A Charlotte Non-profit Nurtures and Supports Young Women.

Healing Vine Harbor

By Rosanny Crumpton

Healing Vine Harbor (HVH) is transforming lives one woman at a time by serving at-risk women (ages 18 and older) who have aged out of the foster care system. These young women often find themselves homeless, unstable or in potentially dangerous circumstances.

When teens age out of the foster care system, they are “out there with no parents, trying to fend for themselves,” explained Alicia Verdun, an HVH board of directors member. Women sometimes have more challenges than men, often falling to different things like sex trafficking,” she said.

Healing Vine Harbor’s mission is to reduce the number of single women living in shelters or unsafe situations, providing a pathway out of poverty to ensure they are self-sufficient.

Tracey Questell, HVH’s executive director and founder, has supported youth, men, and women throughout her 30-year career in human services.

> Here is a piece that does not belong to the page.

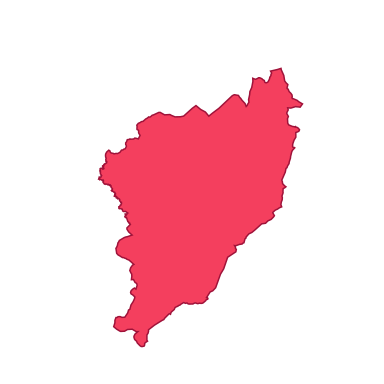 the district of Upper West Akim, Eastern, Ghana, rotated 316°
{"feature_id": "2480657B98999442599484", "entity_name": "Upper West Akim", "entity_type": "district", "adm_level": 2, "iso_a3": "GHA", "parent_name": "Ghana", "parent_adm1": "Eastern", "projection": "mercator", "projection_center": [-0.558, 5.807], "detail": "fine", "context": "isolated", "style": "filled", "palette": "rose", "viewbox_px": 384, "rotation_deg": 316, "n_neighbors": 0, "source": "geoboundaries", "source_scale": "gbopen_adm2", "svg_char_len": 6036}
<svg xmlns="http://www.w3.org/2000/svg" viewBox="0 0 384 384"><g transform="rotate(316 192 192)"><path d="M129.3,279.9L129.8,278.6L129.3,278.0L135.6,276.5L138.3,277.5L142.5,277.3L155.4,270.9L161.4,269.3L172.3,263.7L182.0,265.5L184.1,264.0L184.0,262.9L185.0,261.8L185.4,260.1L186.1,261.0L190.2,262.9L190.6,263.4L192.2,264.3L192.8,264.1L194.1,264.6L197.6,262.5L198.9,262.6L199.5,262.0L203.8,261.6L207.0,262.7L210.8,263.0L220.0,263.3L223.2,265.6L226.5,265.5L229.9,266.7L233.3,266.6L234.8,266.3L235.7,263.0L236.4,262.8L239.5,262.9L241.5,263.7L244.0,264.1L246.2,265.0L247.2,262.8L249.4,261.2L251.4,260.3L253.1,258.8L253.9,257.4L256.9,255.9L258.0,254.6L259.9,252.9L261.7,253.4L263.2,253.5L262.9,251.8L263.0,248.9L264.2,247.3L264.9,245.8L272.9,242.5L276.0,240.3L277.2,240.5L278.9,239.6L281.5,239.0L282.7,238.0L286.4,236.0L287.5,235.0L291.8,232.3L293.3,231.8L296.6,231.6L296.5,231.0L295.7,230.1L295.8,229.8L296.1,228.9L297.2,228.1L297.5,227.6L301.4,225.6L304.8,224.7L308.0,221.3L309.9,222.2L311.3,222.5L312.6,221.9L312.8,219.9L312.4,218.3L311.7,217.4L311.9,216.9L311.2,216.8L311.1,216.3L309.8,214.6L308.2,211.0L308.6,209.1L311.6,205.6L313.8,204.6L314.7,201.4L315.3,200.8L318.2,199.8L319.3,197.9L321.4,200.3L326.1,202.7L326.3,203.2L327.9,205.0L328.7,206.1L332.7,205.4L331.5,201.2L331.3,199.1L329.6,195.1L329.1,194.6L329.4,193.6L330.2,193.2L331.4,191.6L331.7,189.5L331.6,187.3L332.6,184.8L332.3,183.7L332.9,183.0L335.6,181.3L335.5,179.0L335.8,176.5L339.0,171.9L341.1,166.1L341.9,164.9L338.5,163.2L332.5,159.6L332.0,161.6L331.5,162.0L330.6,162.2L329.6,163.1L327.7,163.5L326.1,164.6L323.4,165.5L322.7,165.6L321.9,165.3L321.1,164.9L320.6,163.9L320.7,163.3L321.4,162.2L321.4,161.6L320.9,160.2L321.0,159.1L320.1,156.9L319.3,156.1L317.6,155.7L316.1,155.1L315.7,154.6L314.7,152.4L312.7,154.7L307.6,158.3L303.4,160.0L301.1,162.0L296.8,164.9L295.3,167.0L293.1,167.5L291.8,168.1L290.4,168.1L291.6,165.3L291.7,160.7L292.1,158.4L292.0,157.1L292.5,154.8L290.1,151.5L289.5,151.2L287.8,150.7L269.6,150.5L261.5,149.5L256.8,149.1L257.2,143.8L255.6,138.7L254.9,132.6L250.5,132.0L238.7,131.6L235.9,129.8L232.0,126.2L230.5,122.8L229.9,120.9L225.9,117.5L224.4,112.6L223.4,111.7L217.9,109.8L216.6,109.1L214.8,109.1L214.0,108.9L213.2,108.4L213.0,107.9L211.2,107.8L209.4,107.3L205.9,107.2L204.4,106.2L202.9,106.0L201.1,105.3L198.7,105.6L198.2,106.5L196.0,108.6L195.9,109.0L196.3,110.0L196.2,110.8L195.0,112.0L194.5,112.9L194.0,115.2L190.3,116.5L188.9,114.2L188.2,113.4L186.9,113.4L184.4,111.3L184.3,110.7L183.6,110.7L181.8,109.4L179.8,110.4L178.4,110.6L177.2,111.9L177.1,112.7L176.6,113.5L175.0,114.2L173.9,114.5L172.7,113.8L171.8,113.8L171.1,113.5L170.4,112.9L167.6,113.4L165.1,112.6L164.2,111.5L162.4,110.4L162.1,109.3L161.4,108.5L160.9,107.6L160.9,106.5L161.5,105.4L161.2,104.1L158.4,104.0L156.3,104.7L155.3,105.5L154.2,106.8L153.7,108.1L152.7,108.6L151.7,109.8L151.8,110.4L151.3,110.3L151.2,110.5L151.5,111.1L150.9,111.7L149.2,111.5L148.8,111.1L148.3,111.3L147.8,111.0L147.5,111.1L147.3,111.6L146.9,111.8L146.8,111.5L146.5,111.5L146.1,112.1L145.8,111.9L145.9,111.3L145.8,111.1L145.6,111.2L145.2,112.7L145.1,113.7L144.8,114.0L143.7,113.7L143.6,112.6L143.8,112.3L143.3,112.1L142.6,111.4L141.8,111.5L141.3,112.5L140.6,112.7L140.8,113.2L140.5,113.5L140.1,113.4L139.8,113.8L139.9,114.2L138.8,115.2L138.6,116.6L138.0,117.0L138.2,117.5L137.5,117.6L137.2,117.9L136.8,118.0L136.3,117.6L135.9,117.7L136.0,117.3L135.8,117.1L135.4,117.6L135.1,117.5L135.2,117.1L133.8,117.9L134.4,118.4L134.1,119.0L134.7,119.2L135.0,119.6L135.4,120.7L135.4,121.4L136.4,121.5L136.4,122.0L135.9,122.3L135.9,122.7L134.8,123.1L134.5,125.5L135.1,125.8L135.3,126.6L135.7,126.7L136.3,127.2L136.3,128.1L137.3,128.5L137.5,129.3L137.9,129.8L137.4,129.9L137.9,130.4L138.0,131.0L137.5,131.2L137.8,131.7L137.1,132.4L137.0,134.4L136.3,134.6L136.3,135.0L135.8,135.3L135.1,135.0L135.0,136.0L135.6,136.4L135.6,137.7L136.2,138.4L135.9,139.0L135.9,139.8L135.2,139.8L135.2,140.3L134.7,140.2L134.5,140.5L133.9,140.6L133.8,140.9L133.2,141.1L133.4,141.5L134.4,141.7L134.4,141.9L133.8,142.5L134.5,143.1L134.4,143.3L133.6,143.9L134.1,144.4L133.9,145.0L134.5,144.9L134.5,146.1L134.9,146.6L134.8,147.2L134.2,147.5L133.8,148.2L134.0,149.2L133.5,150.0L134.0,150.5L133.1,151.5L132.5,151.5L131.9,152.0L131.3,151.6L129.7,152.2L129.1,151.8L128.0,153.1L128.3,153.8L129.3,154.6L129.5,155.4L129.8,155.6L129.8,156.1L129.0,157.3L129.0,157.8L129.2,158.5L130.7,159.8L131.2,162.5L130.4,162.3L129.6,162.5L129.2,162.0L129.2,162.7L128.3,162.2L128.3,162.9L127.2,162.8L126.5,163.1L126.4,164.2L127.2,164.7L125.3,168.7L125.6,169.3L125.2,169.9L125.1,170.4L125.6,171.0L125.5,171.3L125.1,171.4L125.1,172.5L120.3,172.6L119.4,173.5L118.7,176.7L119.0,181.4L114.4,179.2L113.2,178.4L111.6,177.7L106.1,176.4L104.4,177.0L103.5,177.1L101.1,178.7L98.9,179.6L98.2,179.6L95.2,183.8L95.1,185.9L95.6,187.5L96.4,190.8L97.3,191.8L97.9,193.5L98.4,194.0L98.4,195.0L99.4,197.2L99.9,203.7L98.4,203.3L95.2,203.9L92.7,205.3L91.8,208.0L91.7,209.0L90.1,210.9L87.5,213.0L89.1,214.3L88.2,217.5L88.5,218.4L88.5,219.8L87.6,221.1L84.2,222.9L83.9,221.1L82.0,220.7L79.8,220.7L78.1,221.5L77.4,222.9L77.9,224.8L78.0,227.8L76.5,228.8L73.5,230.0L69.6,230.9L65.8,233.2L64.4,232.8L61.8,234.3L56.7,235.4L54.5,233.5L53.8,231.8L52.2,230.3L51.1,230.3L50.1,229.5L47.5,230.7L45.7,232.5L42.1,234.5L42.5,238.3L43.4,241.7L43.8,242.7L46.8,245.3L50.1,246.1L53.7,249.2L54.9,253.8L56.0,254.8L52.4,254.6L50.1,255.4L49.3,256.2L48.4,258.0L48.3,259.1L48.5,260.7L47.8,262.6L47.8,266.4L48.1,267.8L48.8,268.6L50.5,269.6L51.6,269.2L52.8,268.0L54.3,268.0L56.4,268.4L56.6,267.3L60.1,263.7L60.6,263.4L62.2,263.1L64.1,261.9L65.0,260.9L72.5,261.7L81.4,263.6L83.1,264.2L84.7,263.8L90.8,263.7L91.3,263.9L91.6,265.0L93.2,264.1L94.4,264.0L97.6,264.2L99.6,263.3L101.6,263.9L102.4,264.4L103.2,264.2L104.8,265.0L106.1,265.0L109.3,265.8L109.9,267.5L111.3,268.3L111.5,269.9L112.3,270.8L114.9,273.2L116.2,273.5L117.2,274.0L117.8,274.9L118.3,276.0L119.0,276.6L120.2,277.2L121.1,278.4L122.0,279.1L123.0,279.5L126.4,279.7L127.8,279.3L128.6,280.0L129.3,279.9Z" fill="#f43f5e" stroke="#9f1239" stroke-width="1.5"/></g></svg>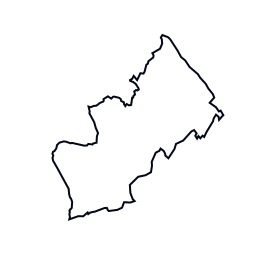 the district of Waterford City South Lea-6, Waterford, Ireland, rotated 65°
{"feature_id": "5873133B96567236235028", "entity_name": "Waterford City South Lea-6", "entity_type": "district", "adm_level": 2, "iso_a3": "IRL", "parent_name": "Ireland", "parent_adm1": "Waterford", "projection": "equal_earth", "projection_center": [-7.125, 52.212], "detail": "fine", "context": "isolated", "style": "outline", "palette": "ink", "viewbox_px": 256, "rotation_deg": 65, "n_neighbors": 0, "source": "geoboundaries", "source_scale": "gbopen_adm2", "svg_char_len": 1950}
<svg xmlns="http://www.w3.org/2000/svg" viewBox="0 0 256 256"><g transform="rotate(65 128 128)"><path d="M186.0,219.8L186.9,210.3L189.1,205.9L187.5,200.3L189.2,200.4L188.7,197.7L189.8,193.3L190.6,183.1L191.5,180.9L193.8,181.0L195.1,180.5L197.7,172.3L197.7,167.1L193.6,162.9L196.5,157.5L197.0,152.9L194.4,153.8L187.9,153.3L180.4,150.4L176.5,139.4L178.2,132.1L177.8,125.9L172.5,122.3L168.6,120.7L162.1,113.3L161.9,109.1L160.4,107.2L163.8,105.4L167.0,105.2L168.8,105.8L172.5,104.2L166.7,94.8L162.7,91.2L162.7,83.3L157.9,72.0L157.8,69.0L161.9,68.1L163.5,70.3L166.8,69.9L165.1,67.6L167.9,66.8L166.5,63.6L168.3,62.7L165.0,58.8L157.9,48.2L155.4,46.1L153.1,42.6L156.1,41.2L159.1,42.0L157.1,37.5L156.7,36.2L151.4,36.7L151.4,38.6L146.3,39.5L139.7,43.3L136.9,37.0L133.1,36.8L126.2,38.5L120.8,38.9L112.8,41.4L108.7,41.9L98.8,46.4L90.9,47.6L86.2,49.9L78.6,50.4L65.3,52.3L62.5,53.4L58.3,57.6L59.9,60.0L62.0,59.9L66.0,61.4L69.7,65.5L70.5,74.3L73.0,74.1L74.7,75.3L76.1,81.3L78.1,82.8L78.4,84.6L84.0,89.2L85.2,91.0L83.6,93.6L88.4,99.5L83.2,100.8L85.2,103.4L85.4,105.9L86.2,106.1L88.6,103.8L91.3,102.4L96.5,101.7L97.7,102.0L97.9,103.8L97.0,104.6L97.5,106.9L100.6,107.5L101.3,109.6L102.6,110.5L102.3,111.4L108.4,115.4L108.0,117.4L105.7,119.1L107.0,121.2L104.6,121.5L102.9,120.9L100.8,122.7L98.5,122.4L96.7,123.5L93.7,127.3L93.4,128.4L94.3,130.7L90.8,132.9L91.5,138.0L93.1,138.5L93.6,139.5L93.4,142.5L94.4,147.3L93.5,149.8L93.4,153.0L91.9,154.7L96.7,155.7L98.4,156.8L108.5,156.2L114.5,157.2L119.9,157.3L122.4,159.7L128.0,162.7L127.3,166.2L127.9,167.1L125.7,170.7L126.5,172.6L125.5,175.1L117.8,185.1L117.6,186.5L114.1,190.1L113.0,191.9L112.3,196.4L113.5,199.6L116.2,201.6L117.9,204.5L117.8,205.9L119.4,207.4L121.3,207.3L123.3,209.1L126.3,209.7L134.5,209.0L158.1,207.5L163.0,209.3L166.5,209.9L167.7,209.5L171.3,209.8L176.6,212.7L177.6,214.8L176.9,214.4L178.3,216.1L179.6,216.2L181.2,217.5L184.2,218.3L186.0,219.8Z" fill="none" stroke="#020617" stroke-width="2"/></g></svg>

The HVH Board of Directors is working on obtaining a residential facility to house women in emergency situations. This facility would also serve as a space to hold their monthly TEACH (Transforming, Empowering, And Creating Hope) workshops, one of the four programs offered through HVH. Workshops are led by volunteers who have backgrounds in subject matters that vary from housing stability, employment readiness, healthy nutrition and more. Currently, HVH serves more than 300 women annually through its four programs.

Healing Vine Harbor provides one-time emergency financial resources through its Heal & Eradicate Lingering Poverty (HELP) program. Donors have helped with back-rent payments, provided furniture, gift cards, boxes of food and more. HVH’s program, the “Healing Closet” allows participants in need to shop for clothing, housewares, accessories and other necessities from a closet of donated items at no cost to them. Also “Healing Bags” are donated to homeless girls and women. They include various necessary toiletries to help lighten the financial load.

The organization is sustained through volunteers, donors and corporate sponsors. HVH is seeking additional funding and volunteers. “We’re doing some great things,” Questell said. “We just need a little more help so we can do more.”